Плутарх добавляет, что Антоний «между тем, из-за каких-то наветов, проникся к Цезарю новой враждой и отплыл в Италию с флотом из трехсот судов. Брундизий отказался его принять, и он пристал в Таренте».

Жена, родившая дочь и снова беременная, без раздумий заняла место на корабле рядом с Антонием. Октавия терпеливо сносила все выходки грубого пьяницы и бабника, каким и был Антоний, назначенный ей в мужья Октавианом и римлянами.

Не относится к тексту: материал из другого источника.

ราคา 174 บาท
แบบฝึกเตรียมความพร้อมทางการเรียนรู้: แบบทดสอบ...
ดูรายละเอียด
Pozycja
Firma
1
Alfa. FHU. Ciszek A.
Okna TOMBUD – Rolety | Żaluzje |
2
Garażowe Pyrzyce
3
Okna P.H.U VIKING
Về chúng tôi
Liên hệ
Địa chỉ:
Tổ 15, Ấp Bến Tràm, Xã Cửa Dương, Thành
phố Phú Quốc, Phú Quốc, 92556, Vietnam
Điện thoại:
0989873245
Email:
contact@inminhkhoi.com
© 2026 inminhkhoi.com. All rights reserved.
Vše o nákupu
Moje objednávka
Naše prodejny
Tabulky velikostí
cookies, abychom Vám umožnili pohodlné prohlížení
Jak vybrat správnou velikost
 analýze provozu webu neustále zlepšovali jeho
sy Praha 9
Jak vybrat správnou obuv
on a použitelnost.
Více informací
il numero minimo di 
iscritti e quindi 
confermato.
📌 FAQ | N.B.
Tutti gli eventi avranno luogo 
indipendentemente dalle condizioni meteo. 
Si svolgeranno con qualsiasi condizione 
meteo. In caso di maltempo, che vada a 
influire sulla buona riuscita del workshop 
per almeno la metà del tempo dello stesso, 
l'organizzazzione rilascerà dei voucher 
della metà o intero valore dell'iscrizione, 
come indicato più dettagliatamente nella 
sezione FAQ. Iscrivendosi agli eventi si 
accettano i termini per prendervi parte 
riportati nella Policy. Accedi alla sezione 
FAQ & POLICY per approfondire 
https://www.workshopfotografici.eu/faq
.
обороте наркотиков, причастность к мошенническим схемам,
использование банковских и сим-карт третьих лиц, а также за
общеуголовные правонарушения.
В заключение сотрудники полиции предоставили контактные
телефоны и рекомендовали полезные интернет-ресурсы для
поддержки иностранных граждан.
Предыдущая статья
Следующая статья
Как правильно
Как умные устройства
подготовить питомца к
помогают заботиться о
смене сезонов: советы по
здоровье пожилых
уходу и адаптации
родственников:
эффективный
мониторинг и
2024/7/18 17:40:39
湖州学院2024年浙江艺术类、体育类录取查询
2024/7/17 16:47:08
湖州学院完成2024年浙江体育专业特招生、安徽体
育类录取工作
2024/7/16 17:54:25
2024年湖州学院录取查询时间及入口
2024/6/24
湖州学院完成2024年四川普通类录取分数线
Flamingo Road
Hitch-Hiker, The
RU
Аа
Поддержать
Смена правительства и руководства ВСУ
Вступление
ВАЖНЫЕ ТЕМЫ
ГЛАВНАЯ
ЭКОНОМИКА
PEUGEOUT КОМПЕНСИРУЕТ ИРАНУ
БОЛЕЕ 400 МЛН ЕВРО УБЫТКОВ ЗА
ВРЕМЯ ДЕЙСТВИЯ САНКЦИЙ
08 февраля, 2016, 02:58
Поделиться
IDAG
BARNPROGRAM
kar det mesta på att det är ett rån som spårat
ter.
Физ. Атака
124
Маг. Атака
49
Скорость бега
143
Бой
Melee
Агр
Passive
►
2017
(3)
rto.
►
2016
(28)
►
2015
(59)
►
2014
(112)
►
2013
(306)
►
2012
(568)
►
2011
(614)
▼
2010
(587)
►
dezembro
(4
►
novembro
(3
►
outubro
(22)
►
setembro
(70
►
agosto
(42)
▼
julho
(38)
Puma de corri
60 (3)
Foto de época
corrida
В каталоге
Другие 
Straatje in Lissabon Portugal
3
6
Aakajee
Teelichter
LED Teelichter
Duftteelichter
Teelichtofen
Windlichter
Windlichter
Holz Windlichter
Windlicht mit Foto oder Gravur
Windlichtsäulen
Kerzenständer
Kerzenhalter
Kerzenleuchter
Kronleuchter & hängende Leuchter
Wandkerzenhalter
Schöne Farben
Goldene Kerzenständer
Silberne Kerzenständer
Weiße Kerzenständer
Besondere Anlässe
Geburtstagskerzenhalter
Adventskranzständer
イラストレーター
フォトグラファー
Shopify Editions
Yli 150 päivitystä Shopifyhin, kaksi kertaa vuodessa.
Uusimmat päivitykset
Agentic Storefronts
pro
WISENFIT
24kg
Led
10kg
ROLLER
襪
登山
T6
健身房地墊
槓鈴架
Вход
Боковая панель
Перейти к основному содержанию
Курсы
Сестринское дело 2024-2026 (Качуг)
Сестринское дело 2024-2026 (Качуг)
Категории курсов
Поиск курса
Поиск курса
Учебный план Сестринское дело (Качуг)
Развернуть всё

Верная своей исторической миссии, она из последних сил пыталась сохранить мир между братом и мужем.

Из Тарента Октавия отправилась в качестве посла Антония к брату.

Плутарх рассказывает:

«Она встретилась с Цезарем в пути и, заручившись поддержкой двоих из его друзей — Агриппы и Мецената, умоляла и заклинала не допустить, чтобы из самой счастливой женщины она сделалась самою несчастною. Теперь, говорила Октавия, все взоры с надеждою обращены на нее — сестру одного императора и супругу другого.

— Но если зло восторжествует и дело дойдет до войны, кому из вас двоих суждено победить, а кому остаться побежденным, — еще неизвестно, я же буду несчастна в любом случае.

Растроганный ее речами, Цезарь вступил в Тарент вполне миролюбиво, и все, кто был тогда в городе, увидели несравненной красоты зрелище — огромное войско, спокойно расположившееся на суше, огромный флот, неподвижно стоящий у берега, дружеские приветствия властителей и их приближенных. Антоний первым принимал у себя Цезаря, который ради сестры пошел и на эту уступку. Уже после того, как была достигнута договоренность, что Цезарь даст Антонию для войны с Парфией два легиона, а Антоний Цезарю — сто кораблей с медными таранами, Октавия выпросила у брата для мужа еще тысячу воинов, а у мужа для брата — двадцать легких судов, на каких обыкновенно ходят пираты».